Extrait choisi.
28 FÉVRIER 2011

Djamshed Usmonov : "On négocie sa vie... et sa place au paradis"

Tourné dans son village natal du Tadjikistan, interprété par ses habitants et les parents du réalisateur, sous la lumière de l'hiver, quand "la vie y est plus rude et le désarroi des hommes plus visible", L'Ange de l'épaule droite est une fable poétique qui raconte le "ici" tout en étant habitée par l'au-delà.

A quoi fait référence le titre : "L'ange de l'épaule droite" ?Djamshed Usmonov : Selon une vieille légende de l'islam, chaque homme a sur ses épaules deux anges invisibles. L'ange de l'épaule droite consigne les bonnes actions, tandis que l'ange de l'épaule gauche note les mauvaises. Au jour du Jugement dernier, les bonnes et les mauvaises actions de l'homme sont pesées dans la balance de la justice. L'homme est alors envoyé au paradis ou en enfer. On raconte cette histoire aux enfants pour qu'ils apprennent la notion du bien et du mal. Cette histoire a profondément marquée mon enfance. Ce film est la première partie d'un diptyque, il sera suivi par "L'ange de l'épaule gauche".

Une autre histoire se déroulant au Xllle siècle, s'inscrit aussi dans ce récit : La vie du poète Attar...Avant d'être poète, Attar, menait la vie tranquille et aisée d'un apothicaire à Nichapour. Un jour, alors qu'il avait refusé l'aumône à un derviche, celui-ci lui montra que, bien que miséreux, sa richesse était incommensurable. L'apothicaire espérait-il emporter ses biens dans l'autre mondae? Alors que lui, derviche, possédait un bien plus précieux, il était maître de sa vie et de sa mort : ceci étant dit, le derviche s'étendit par terre, appela Dieu et mourut. Bouleversé par ce miracle, Attar renonça à sa vie passée pour devenir un poète errant. Ces deux histoires forment le socle et le cœur du film.

(Texte transcrit des pages)

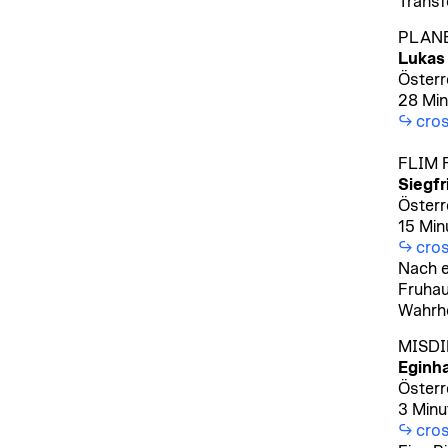
Transf
PLAN
Lukas 
Österr
28 Min
cros
FLIM 
Siegfr
Österr
15 Min
cros
Nach e
Fruhau
Wahrhe
MISDI
Eginha
Österr
3 Minu
cros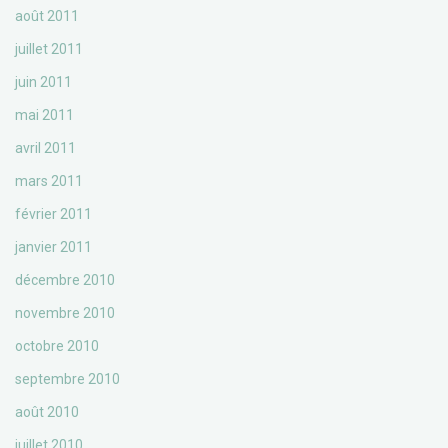
août 2011
juillet 2011
juin 2011
mai 2011
avril 2011
mars 2011
février 2011
janvier 2011
décembre 2010
novembre 2010
octobre 2010
septembre 2010
août 2010
juillet 2010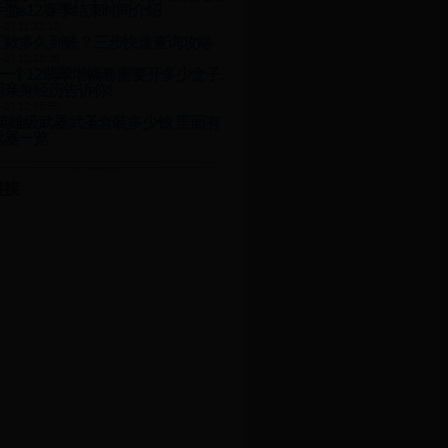
游s12赛季结束时间介绍
-03 11:32:13
汇款多久到账？三步快速查询攻略
-03 15:28:39
: 一个12翡翠增幅卷需要开多少盒子,
用亲身经历告诉你!
-03 12:49:55
新英雄级武器武圣套装多少钱 里面有
武器一览
链接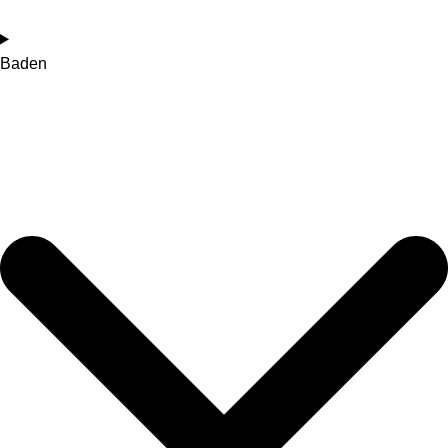
Baden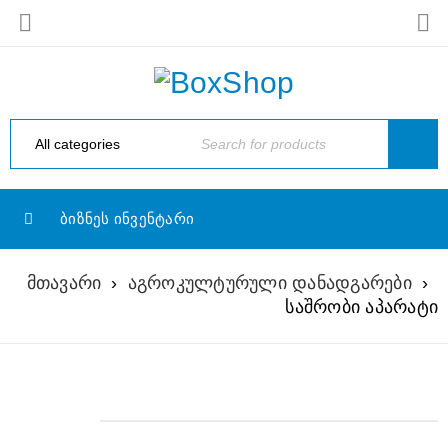
ᲑᲘᲖᲜᲔᲡ ᲘᲜᲕᲔᲜᲢᲐᲠᲘ
მთავარი
›
აგროკულტურული დანადგარები
›
საშრობი აპარატი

Consignes.
1. Répondez à ces questions sur l'entretien avec Djamshed Usmonov :
(a) En quelle saison le film a-t-il été tourné ?
(b) Selon la légende, que note l'ange de l'épaule gauche ?
(c) Dans quelle ville Attar menait-il sa vie d'apothicaire ?
2. D'après l'entretien avec Djamshed Usmonov, pourquoi raconte-t-on aux enfants la légende des deux anges ?
3. Rédigez la suite de l'entretien avec Djamshed Usmonov, après sa dernière phrase.
Ces données forment un ensemble à part, distinct de l'entretien.

Réponses.
1.
(a) En hiver.
(b) Les mauvaises actions.
(c) À Nichapour.

2. On la leur raconte pour qu'ils apprennent la notion du bien et du mal. Selon la légende, l'ange de l'épaule droite consigne les bonnes actions et celui de l'épaule gauche note les mauvaises. Au jour du Jugement dernier, ces actions sont pesées pour décider si l'homme ira au paradis ou en enfer.

3.
Vous avez tourné tout le film en hiver.Oui, la vie y est plus rude et le désarroi des hommes plus visible. Et puis j'aime cette lumière froide dénuée des couleurs de l'été où les arbres sont gorgés de fruits mûrs, où les fleurs éclatent à la lumière. J'avais envie de me concentrer sur mes personnages et que le décor soit le plus humble possible.

Parlez-nous d'Hamro, le personnage principal.Le scénario reflète les problèmes de la société tadjik actuelle, confrontée à des bouleversements sociaux-politiques profonds et à une guerre civile de sept ans. Le personnage principal, Hamro, est la résultante de ces événements, il est cruel. À ses yeux, rien n'est sacré, et, pour satisfaire ses désirs, il sacrifierait n'importe qui. Cependant cet homme cruel et perdu, éprouve l'amour désintéressé de sa mère, Halima. Hamro est interprété par mon propre frère, c'est un personnage complexe et sensible. Halima, elle, est une femme aux soucis et aux désirs simples. Au fond de son âme reposent des lois et des valeurs ancestrales. Elle est porteuse de la sagesse des siècles passés, des vieilles croyances et légendes, de la foi naïve du bien et du mal et des miracles. Pour sauver son fils, elle se sacrifie et meurt miraculeusement. Comme si elle était partie, non pas pour l'autre monde, mais pour rendre visite à des amis dans un village voisin.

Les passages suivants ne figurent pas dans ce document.